One of the greatest puzzles facing teachers and parents today is how to teach students who can’t seem to keep still, either with their bodies or their voices.
There is a spectrum of this high-energy behavior, most of which falls within the realm of normal childhood behavior. I myself would like to have a word with the person who thought it was a good idea to have kids (or adults, for that matter) sit at a desk for hours at a time and call that education.
One piece of the puzzle that we work with is integrating body-based activities into all our learning. When we were studying maps, I had each child choose a continent or ocean to be and we spread out around the room, trying to understand where we belong in relation to the others. Our study of trees involved many instances of acting out trees, individually and as a group. It can be a challenge to figure out how to include body-oriented learning into each day, but it’s important in order to meet the needs of all the students.
The other day, as we were settling down to practice our handwriting, one of my students raised her hand and calmly said, “Rachel, my feet feel like they need to move”. I was impressed with her body-awareness and her calm confidence in trusting the message her body was sending her. I sent her outside to run a few laps outside the classroom, and she returned calm and focused, ready for handwriting.

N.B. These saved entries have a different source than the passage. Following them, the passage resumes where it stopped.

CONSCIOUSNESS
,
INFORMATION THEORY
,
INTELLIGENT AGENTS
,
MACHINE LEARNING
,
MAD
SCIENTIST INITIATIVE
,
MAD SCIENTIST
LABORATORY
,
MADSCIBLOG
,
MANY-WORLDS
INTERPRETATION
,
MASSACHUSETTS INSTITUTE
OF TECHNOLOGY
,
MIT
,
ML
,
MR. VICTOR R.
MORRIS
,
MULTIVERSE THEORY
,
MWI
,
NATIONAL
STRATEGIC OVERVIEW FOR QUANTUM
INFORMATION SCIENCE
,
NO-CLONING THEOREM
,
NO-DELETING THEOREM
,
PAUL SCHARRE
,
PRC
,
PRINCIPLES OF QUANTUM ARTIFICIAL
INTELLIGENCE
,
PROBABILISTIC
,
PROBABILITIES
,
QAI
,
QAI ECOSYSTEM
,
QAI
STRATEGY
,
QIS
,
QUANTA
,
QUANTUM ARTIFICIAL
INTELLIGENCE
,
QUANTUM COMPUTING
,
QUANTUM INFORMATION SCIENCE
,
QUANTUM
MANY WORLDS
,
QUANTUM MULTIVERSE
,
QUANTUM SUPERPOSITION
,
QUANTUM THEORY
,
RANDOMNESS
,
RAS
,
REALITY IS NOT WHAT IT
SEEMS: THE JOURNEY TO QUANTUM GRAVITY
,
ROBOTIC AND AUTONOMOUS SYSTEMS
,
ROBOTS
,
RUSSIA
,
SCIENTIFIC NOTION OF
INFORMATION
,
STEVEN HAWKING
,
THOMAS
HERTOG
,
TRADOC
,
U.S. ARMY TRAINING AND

We also have a “calming corner” in the classroom. This is a comfortable space where the students can go to practice calming exercises. They know breathing exercises, yoga poses, and other body work strategies that they can use to calm themselves down, and they can go to the calming corner anytime they need to.
Most of the body and breath work they practice in the calming corner can be used anywhere in the classroom, too. I have a few students who really need to be moving and talking, and sometimes it feels like it never stops. Rather than continually remind them to sit still or be quiet, I’ve been working with them to do a calming exercise. It shifts the focus from their behavior to their inner state. The shift to inner calmness can be remarkable, and is a relief both for me and the students. It can take a lot of reminders, but the hope is that eventually, they will notice how good it feels to be calm in their bodies, and will want to go there as soon as they notice they’ve lost it.
What to do with un-centered and powerful energy (our culture prefers the term “hyperactivity”) in our kids remains a puzzle. We are working to put together the pieces in different ways.